Belfast Telegraph

I don’t have to be gay, or black or a man to have valid views on their issues

Dividing ourselves into labelled boxes makes us inward-looking and shuts down debate, says Fionola Meredith

I've given my family notice that if the dreaded words "as a woman" should ever escape from my lips again, they can feel free to lock me up in the garden shed for the day. Oh, I know, I've said it in the past, probably more times than I care to remember. "As a woman, I believe this, that and the other." But then I realised how very restrictive and reductive it is to flag up my womanhood constantly, as though it's the sole, defining thing about who I am. It also sounds like an instant plea for victimhood, and I hate that. "As a woman, I am uniquely hard done by." Well, boo-hoo, you'd be forgiven for replying.

Binning the phrase from my vocabulary also coincided with the realisation that identity politics is a curse of the modern age. Dividing ourselves off from each other into sealed units marked 'women', 'gay', 'transgender', 'black', 'Christian', 'Muslim' - the list goes on and on - is a really unhealthy and counter-productive way to understand ourselves and to tackle the complex problems of 21st century life. Identity politics turns people inwards. Huddling together in their own private echo-chambers makes them self-obsessed and super-touchy if others don't sign up to the one-dimensional way they see the world. And that's no way to build solidarity and draw people to your cause.

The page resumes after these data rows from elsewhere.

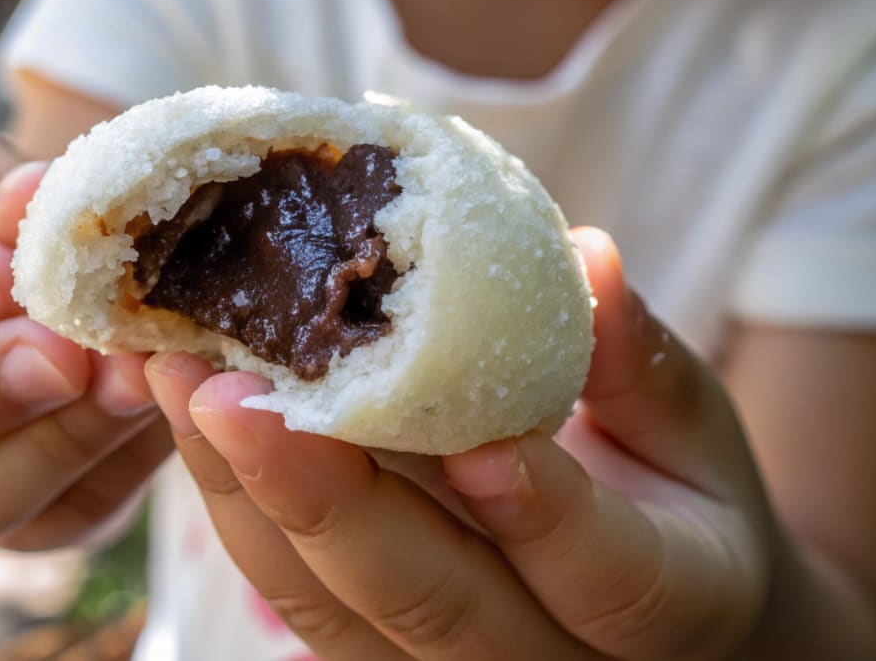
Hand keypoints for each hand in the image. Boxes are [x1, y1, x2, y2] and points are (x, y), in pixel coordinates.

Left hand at [145, 228, 778, 659]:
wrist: (659, 612)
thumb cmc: (682, 498)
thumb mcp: (693, 429)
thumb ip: (642, 360)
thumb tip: (590, 254)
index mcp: (668, 607)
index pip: (608, 579)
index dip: (544, 515)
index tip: (479, 443)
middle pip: (433, 608)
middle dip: (325, 503)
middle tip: (234, 393)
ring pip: (335, 610)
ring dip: (247, 496)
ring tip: (182, 382)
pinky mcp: (376, 651)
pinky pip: (296, 596)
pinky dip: (240, 507)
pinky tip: (195, 420)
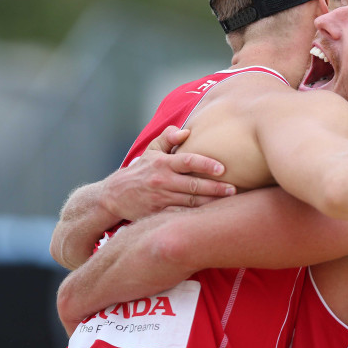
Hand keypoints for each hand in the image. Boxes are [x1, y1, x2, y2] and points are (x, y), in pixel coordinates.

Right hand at [100, 126, 235, 220]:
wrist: (113, 196)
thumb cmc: (139, 171)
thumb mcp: (150, 151)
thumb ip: (168, 138)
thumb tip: (186, 131)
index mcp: (163, 164)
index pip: (187, 161)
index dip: (205, 164)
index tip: (222, 168)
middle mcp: (162, 181)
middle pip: (193, 185)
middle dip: (215, 188)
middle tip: (233, 189)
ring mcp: (160, 199)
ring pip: (190, 202)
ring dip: (210, 203)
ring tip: (230, 203)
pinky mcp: (158, 214)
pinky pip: (180, 215)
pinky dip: (195, 216)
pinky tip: (211, 216)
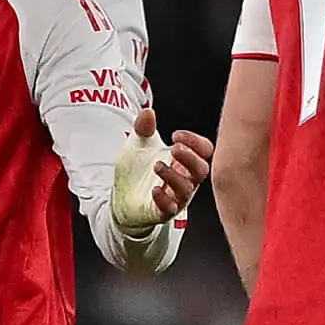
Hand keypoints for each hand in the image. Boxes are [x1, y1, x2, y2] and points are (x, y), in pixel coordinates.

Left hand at [112, 110, 212, 231]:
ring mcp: (175, 197)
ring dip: (173, 176)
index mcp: (184, 161)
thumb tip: (147, 112)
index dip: (195, 142)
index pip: (204, 151)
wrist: (120, 198)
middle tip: (174, 148)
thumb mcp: (139, 145)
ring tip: (157, 165)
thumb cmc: (137, 172)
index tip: (176, 135)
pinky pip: (169, 209)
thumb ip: (143, 128)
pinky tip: (155, 189)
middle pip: (201, 170)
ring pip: (186, 190)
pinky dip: (164, 199)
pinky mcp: (161, 212)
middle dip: (190, 158)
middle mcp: (184, 180)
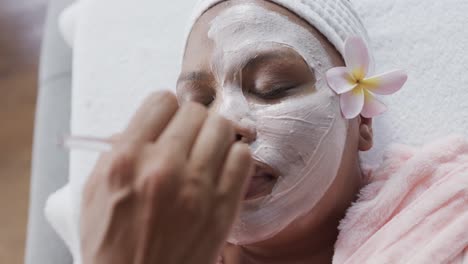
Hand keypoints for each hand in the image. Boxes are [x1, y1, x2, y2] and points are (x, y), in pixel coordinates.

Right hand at [80, 91, 253, 263]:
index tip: (167, 120)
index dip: (165, 109)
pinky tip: (223, 167)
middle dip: (191, 121)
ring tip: (206, 150)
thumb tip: (137, 128)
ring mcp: (197, 187)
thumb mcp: (94, 194)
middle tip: (187, 137)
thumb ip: (115, 152)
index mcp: (126, 160)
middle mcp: (163, 167)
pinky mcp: (223, 205)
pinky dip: (235, 155)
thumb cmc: (113, 246)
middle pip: (195, 111)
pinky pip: (243, 156)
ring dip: (215, 134)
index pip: (160, 101)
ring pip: (223, 127)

A classic example of this narcissism and need for personal victimhood was enacted by The Guardian journalist Owen Jones after the appalling homophobic massacre at a gay nightclub in Orlando, Florida, last summer.

Jones, who happens to be gay, stormed out of a Sky News studio, telling the presenter: "You don't understand this because you're not gay." Jones' departure did not come across as a principled stance on behalf of the victims of Orlando. Rather, it looked like a petulant huff because he wanted to make the tragedy all about himself.

You don't understand this because you're not gay - or not a woman, or not black, or not whatever (delete as applicable) - is a common cry of protest. For example, in last week's column I called for a planned tribute to the LGBT community at City Hall to feature Jeff Dudgeon, the man who changed the law and brought gay freedom to Northern Ireland. Some gay activists were enraged that "a straight journalist" had dared to give an opinion on an LGBT issue.

Leaving aside the assumption about my sexuality - have they been round to my place to check who I go to bed with? - this raises some serious issues about free speech. If you're only permitted to speak on a subject if you have a specific identity, this immediately silences debate. And I guess that's the whole point. The "straight" slur is just another way of saying shut up and stick to your own tribe.

What's so depressing about all this is that Northern Ireland is the original home of identity politics and the sick race to be the Most Oppressed People Ever. I'm talking, of course, about the endless, bitter, blinkered war between orange and green, and the distorting coloured glass through which so many people view the world, regardless of the facts.

"As a unionist, I think this." "As a republican, I think that." And so the whole place gets carved up along stifling sectarian lines.

We should, by now, have realised the consequences of such reductive thinking, which prioritises difference and division over commonality. Instead, the new generation - as well as a few embittered oldsters - seems to be adopting it as a template for their own "progressive" political causes. "If you're not with us, you're against us": the stupid old mantra has been disinterred, dusted off and put to use in a new arena. Will we never learn?

One of the most consistently insightful observers of the harm that identity politics does is the commentator Brendan O'Neill. He writes: "I think the more we've made the personal political, the more we define our social and political outlook with reference to what's in our underpants or what colour our skin is, the more we experience every criticism of our beliefs as an attack on our very personhood, our souls, our right to exist." Thus debate itself - the healthy exchange of political ideas - "comes to be seen as a form of hatred, a 'phobia'".

I want no truck with that, which is why I've decided to never again speak "as a woman". From now on I will speak as a human being - and that's something we all share.